Casper

⚡ World’s Fastest Vector Database for AI & RAG

Casper

Casper is a high-performance Vector Search Database, perfectly suited for high-load search systems and AI applications (RAG). It provides a robust and scalable solution to store, search, and manage vectors efficiently.

Casper is built using Rust 🦀 for performance and reliability. Casper clients Python • Go • Rust

Why Casper ?

Casper is the fastest vector database in our internal benchmarks. It consistently outperforms Qdrant across Top@K workloads and both f32 and i8 quantizations. Notably, Qdrant is widely recognized as the leading open‑source engine and demonstrates state‑of‑the‑art throughput versus other databases (e.g., Weaviate, Milvus), as shown in their published results: Qdrant benchmarks. Surpassing Qdrant therefore places Casper ahead of the current open‑source performance leader.

In practice, Casper delivers up to an order‑of‑magnitude higher RPS compared to Qdrant on our datasets, which translates directly into substantial infrastructure savings: fewer CPU cores and instances to achieve the same SLA, lower memory pressure, and reduced total cost of ownership due to more efficient use of compute resources. Casper is the ideal solution for high-load systems, real-time search, and AI & RAG.

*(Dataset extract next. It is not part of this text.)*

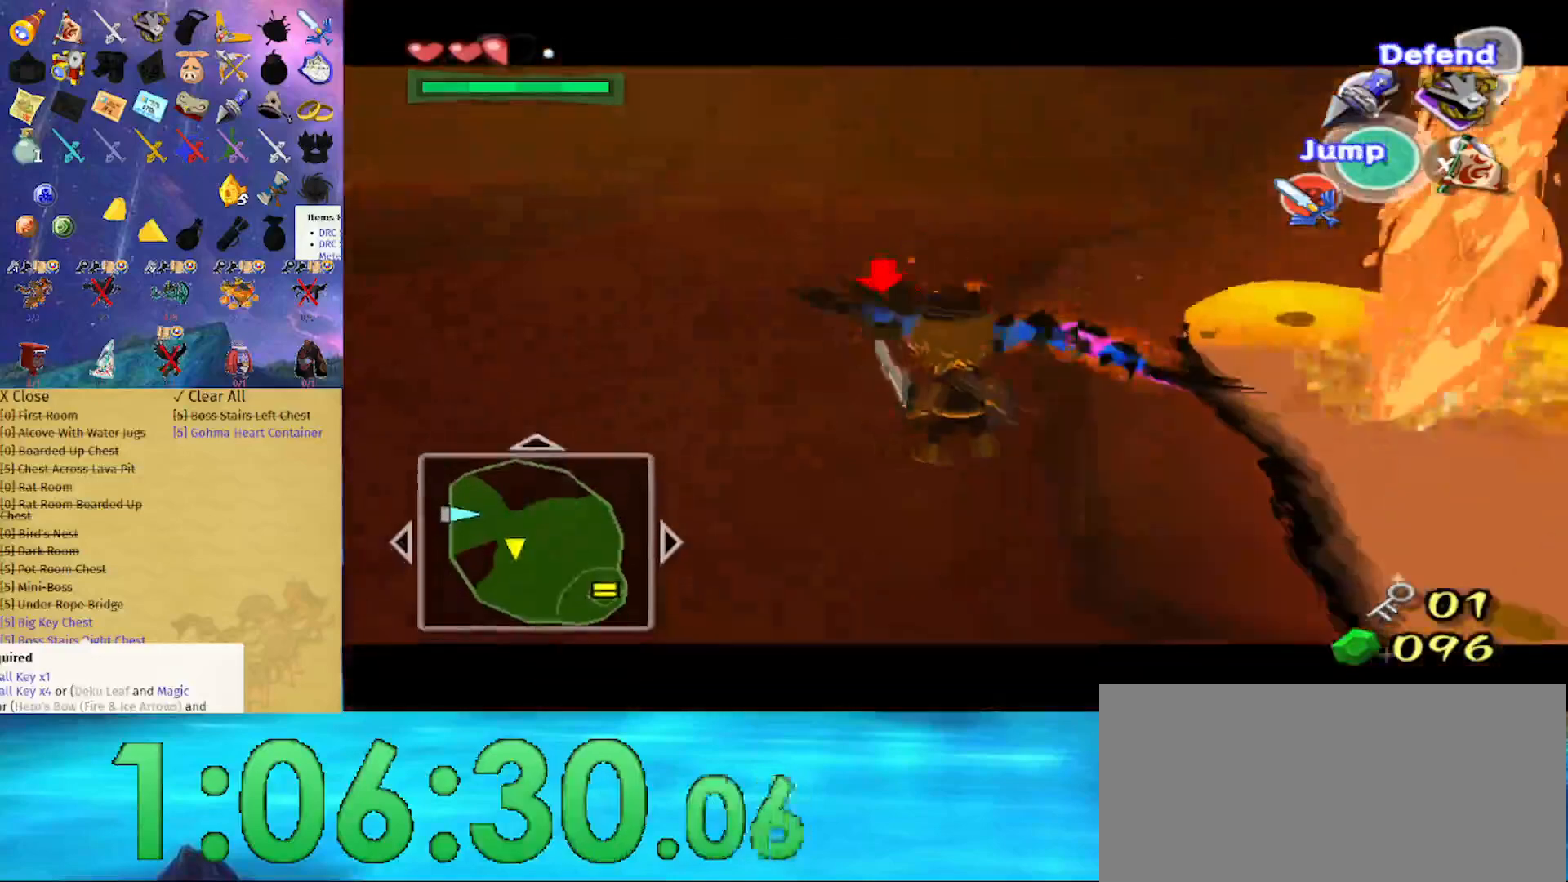
{"buttons": ["L1"], "left_stick": "center", "right_stick": "center", "events": []}
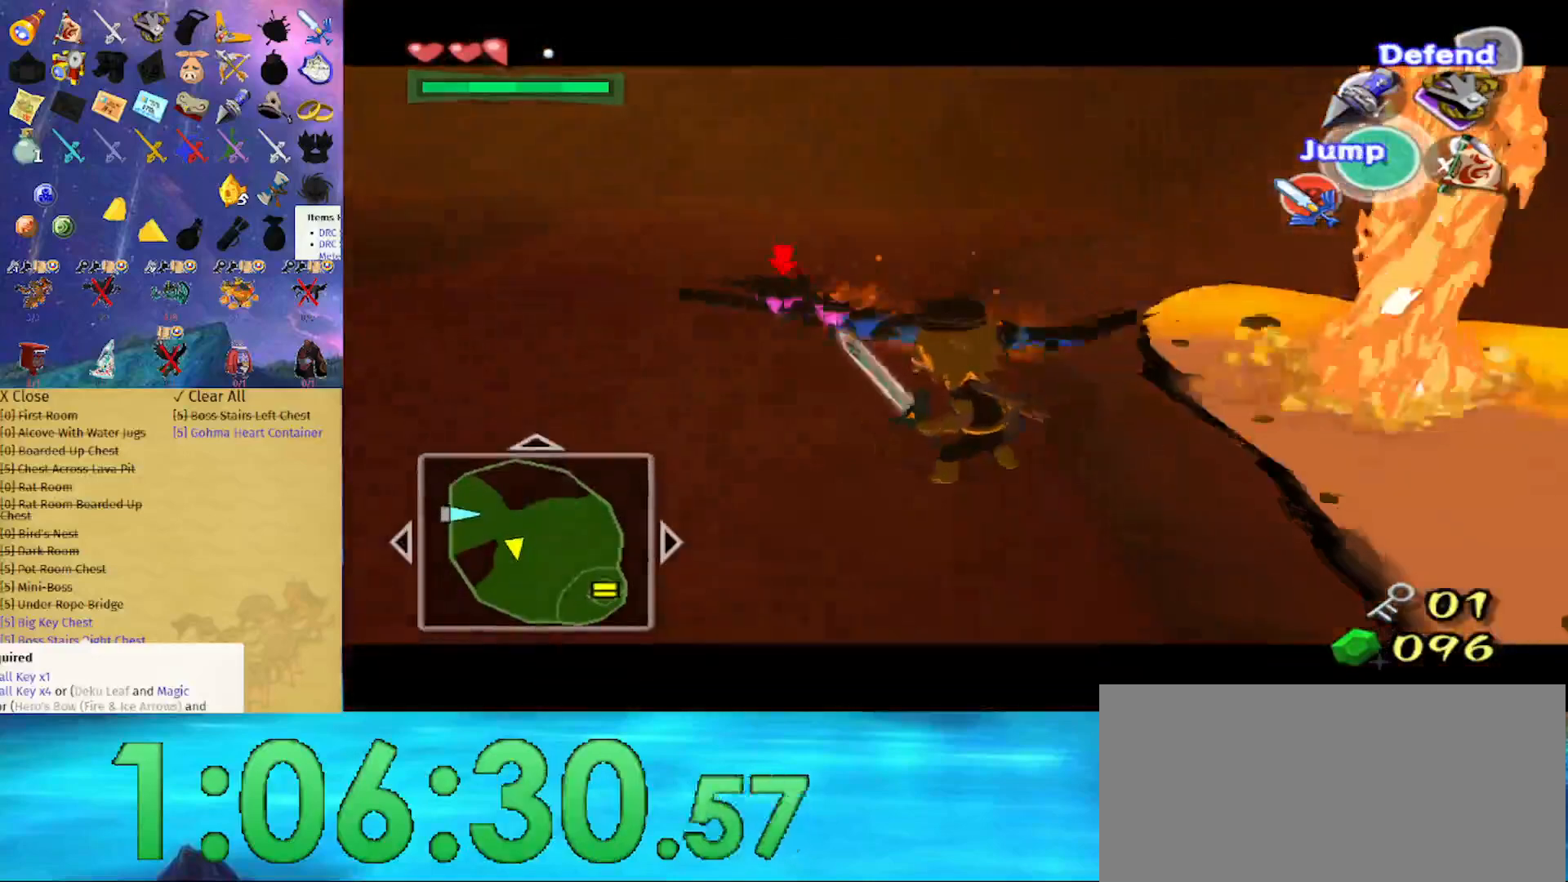
{"buttons": ["L1"], "left_stick": "up-left", "right_stick": "center", "events": [[67, "left_stick", "up-left"]]}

Conclusion: Casper achieves performance unattainable for other databases under comparable conditions, requires fewer compute resources at the same load, and materially reduces infrastructure costs through more efficient CPU and memory utilization.

Casper vs Qdrant

Benchmarks RPS & Recall

Hardware:

CPU: Intel Core i7-13700HX (16 cores / 24 threads)
Memory: 32 GB RAM

Dataset: deep-image-96-angular.hdf5

Vectors: 9,990,000
Dimension: 96
Metric: Inner Product (vectors are L2-normalized, IP == cosine)

HNSW

m: 16
ef construct: 200

Qdrant configured with quantile 0.99 (for int8), always ram enabled.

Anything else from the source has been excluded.